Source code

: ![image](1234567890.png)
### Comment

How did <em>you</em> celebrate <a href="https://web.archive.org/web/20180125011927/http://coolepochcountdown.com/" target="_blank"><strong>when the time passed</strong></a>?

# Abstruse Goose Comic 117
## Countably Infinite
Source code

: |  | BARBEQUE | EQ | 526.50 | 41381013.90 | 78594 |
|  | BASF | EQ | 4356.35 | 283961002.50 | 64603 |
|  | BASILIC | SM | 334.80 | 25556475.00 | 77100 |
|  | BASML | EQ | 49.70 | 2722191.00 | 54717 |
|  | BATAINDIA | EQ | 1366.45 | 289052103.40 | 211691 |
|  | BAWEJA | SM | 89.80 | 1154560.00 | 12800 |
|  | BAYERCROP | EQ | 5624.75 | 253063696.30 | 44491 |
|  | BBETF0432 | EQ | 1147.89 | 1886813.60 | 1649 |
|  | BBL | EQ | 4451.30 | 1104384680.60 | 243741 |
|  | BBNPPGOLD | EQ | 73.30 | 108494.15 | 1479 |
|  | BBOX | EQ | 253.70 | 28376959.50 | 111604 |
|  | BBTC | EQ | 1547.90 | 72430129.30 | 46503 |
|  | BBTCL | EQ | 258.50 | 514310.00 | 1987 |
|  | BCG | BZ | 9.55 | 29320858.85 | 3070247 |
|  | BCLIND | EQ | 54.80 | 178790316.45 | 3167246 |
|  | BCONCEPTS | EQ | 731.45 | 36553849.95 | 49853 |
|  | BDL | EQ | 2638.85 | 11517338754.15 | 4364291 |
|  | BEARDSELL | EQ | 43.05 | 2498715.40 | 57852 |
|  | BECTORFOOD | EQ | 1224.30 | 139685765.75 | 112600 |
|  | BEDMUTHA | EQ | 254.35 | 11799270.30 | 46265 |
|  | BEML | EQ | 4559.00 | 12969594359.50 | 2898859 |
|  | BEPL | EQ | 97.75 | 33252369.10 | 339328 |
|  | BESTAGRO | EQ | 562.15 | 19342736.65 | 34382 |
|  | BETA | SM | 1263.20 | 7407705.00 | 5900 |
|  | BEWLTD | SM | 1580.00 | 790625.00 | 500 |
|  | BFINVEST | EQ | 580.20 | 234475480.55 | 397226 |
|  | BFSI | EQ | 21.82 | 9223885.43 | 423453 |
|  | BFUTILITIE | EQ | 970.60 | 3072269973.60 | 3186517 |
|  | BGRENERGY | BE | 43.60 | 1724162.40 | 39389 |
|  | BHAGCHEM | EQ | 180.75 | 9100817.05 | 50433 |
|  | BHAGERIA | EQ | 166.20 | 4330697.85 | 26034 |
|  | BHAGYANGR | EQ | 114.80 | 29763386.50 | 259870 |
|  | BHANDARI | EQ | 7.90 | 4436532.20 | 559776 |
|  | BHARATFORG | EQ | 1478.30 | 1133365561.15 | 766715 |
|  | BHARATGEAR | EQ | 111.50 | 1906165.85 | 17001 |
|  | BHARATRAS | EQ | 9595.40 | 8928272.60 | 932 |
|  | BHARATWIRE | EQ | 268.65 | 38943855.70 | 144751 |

______________________________

■ Required action:
Print all of the rows above again, reproducing every character and line without any change.

■ Result:
Source code

: ![image](1234567890.png)
### Comment

How did <em>you</em> celebrate <a href="https://web.archive.org/web/20180125011927/http://coolepochcountdown.com/" target="_blank"><strong>when the time passed</strong></a>?

# Abstruse Goose Comic 117
## Countably Infinite
Source code

: |  | BARBEQUE | EQ | 526.50 | 41381013.90 | 78594 |
|  | BASF | EQ | 4356.35 | 283961002.50 | 64603 |
|  | BASILIC | SM | 334.80 | 25556475.00 | 77100 |
|  | BASML | EQ | 49.70 | 2722191.00 | 54717 |
|  | BATAINDIA | EQ | 1366.45 | 289052103.40 | 211691 |
|  | BAWEJA | SM | 89.80 | 1154560.00 | 12800 |
|  | BAYERCROP | EQ | 5624.75 | 253063696.30 | 44491 |
|  | BBETF0432 | EQ | 1147.89 | 1886813.60 | 1649 |
|  | BBL | EQ | 4451.30 | 1104384680.60 | 243741 |
|  | BBNPPGOLD | EQ | 73.30 | 108494.15 | 1479 |
|  | BBOX | EQ | 253.70 | 28376959.50 | 111604 |
|  | BBTC | EQ | 1547.90 | 72430129.30 | 46503 |
|  | BBTCL | EQ | 258.50 | 514310.00 | 1987 |
|  | BCG | BZ | 9.55 | 29320858.85 | 3070247 |
|  | BCLIND | EQ | 54.80 | 178790316.45 | 3167246 |
|  | BCONCEPTS | EQ | 731.45 | 36553849.95 | 49853 |
|  | BDL | EQ | 2638.85 | 11517338754.15 | 4364291 |
|  | BEARDSELL | EQ | 43.05 | 2498715.40 | 57852 |
|  | BECTORFOOD | EQ | 1224.30 | 139685765.75 | 112600 |
|  | BEDMUTHA | EQ | 254.35 | 11799270.30 | 46265 |
|  | BEML | EQ | 4559.00 | 12969594359.50 | 2898859 |
|  | BEPL | EQ | 97.75 | 33252369.10 | 339328 |
|  | BESTAGRO | EQ | 562.15 | 19342736.65 | 34382 |
|  | BETA | SM | 1263.20 | 7407705.00 | 5900 |
|  | BEWLTD | SM | 1580.00 | 790625.00 | 500 |
|  | BFINVEST | EQ | 580.20 | 234475480.55 | 397226 |
|  | BFSI | EQ | 21.82 | 9223885.43 | 423453 |
|  | BFUTILITIE | EQ | 970.60 | 3072269973.60 | 3186517 |
|  | BGRENERGY | BE | 43.60 | 1724162.40 | 39389 |
|  | BHAGCHEM | EQ | 180.75 | 9100817.05 | 50433 |
|  | BHAGERIA | EQ | 166.20 | 4330697.85 | 26034 |
|  | BHAGYANGR | EQ | 114.80 | 29763386.50 | 259870 |
|  | BHANDARI | EQ | 7.90 | 4436532.20 | 559776 |
|  | BHARATFORG | EQ | 1478.30 | 1133365561.15 | 766715 |
|  | BHARATGEAR | EQ | 111.50 | 1906165.85 | 17001 |
|  | BHARATRAS | EQ | 9595.40 | 8928272.60 | 932 |
|  | BHARATWIRE | EQ | 268.65 | 38943855.70 | 144751 |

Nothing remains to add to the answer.